### Exercise set
• 1. Name every person mentioned by name in the Kites interview below.
• 2. From the Kites interview below, write out word for word the passage starting with "He doesn't look" and going on through "is no barrier.".

### Text segment
━━━━━━━━━━━━━━━━━━━━
With expectations riding high on Kites, DEVANSH PATEL met the film's director, Anurag Basu, in this special interview
HE HAS defied both critics and commercial box office to rake in success and he doesn't break the rules 'just to break the rules'. He is the new school in the age where old fools still exist in movie-making. It is difficult to capture Anurag Basu's presence in print.
The last time I met him was at the red-carpet world premiere in London's Odeon Leicester Square where his highly acclaimed film Life In A Metro was screened and starred the Celebrity Big Brother winner that year, Shilpa Shetty.
A who's who of the British film industry graced the red carpet. And there was Basu in his loose denims and a plain black shirt.
He doesn't look like those 'lost-out guys' who make cinema but rather an active and sometimes hyperactive middle-aged film geek.
Having made some diverse films that put him on the ladder of success, Anurag is now on the verge of the most difficult phase in film-making - a phase of ground-breaking cinema, where he needs to prove his mental strength as a director and a period that will boost a lot of aspiring filmmakers to make stories where language is no barrier.
In short, a phase where Bollywood will be rewritten.
Q: Does the use of Spanish, Hindi and English language in the film make Kites ground-breaking? A: The film just took shape naturally. Initially we thought that the film was targeted at Western audiences but then we found out that love, as the subject in the film, speaks no language. It is universal.
Our Spanish actress, Barbara Mori, didn't know Hindi and Hrithik Roshan, didn't know any Spanish.
So we didn't force any language on anybody. After seeing 70 per cent of the film, my producers, Reliance Big Pictures and Rakesh Roshan thought that the film was ground-breaking because it will appeal to everybody across the globe.
Q: Why did a director and producer like Rakesh Roshan opt for you to direct Kites when he could have directed the film himself?
━━━━━━━━━━━━━━━━━━━━
### Source excerpt
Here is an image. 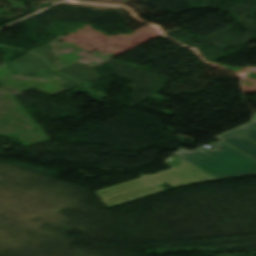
━━━━━━━━━━━━━━━━━━━━
### The replies
• 1. Devansh Patel, Anurag Basu, Shilpa Shetty, Barbara Mori, Hrithik Roshan, Rakesh Roshan

• 2.
He doesn't look like those 'lost-out guys' who make cinema but rather an active and sometimes hyperactive middle-aged film geek.
Having made some diverse films that put him on the ladder of success, Anurag is now on the verge of the most difficult phase in film-making - a phase of ground-breaking cinema, where he needs to prove his mental strength as a director and a period that will boost a lot of aspiring filmmakers to make stories where language is no barrier.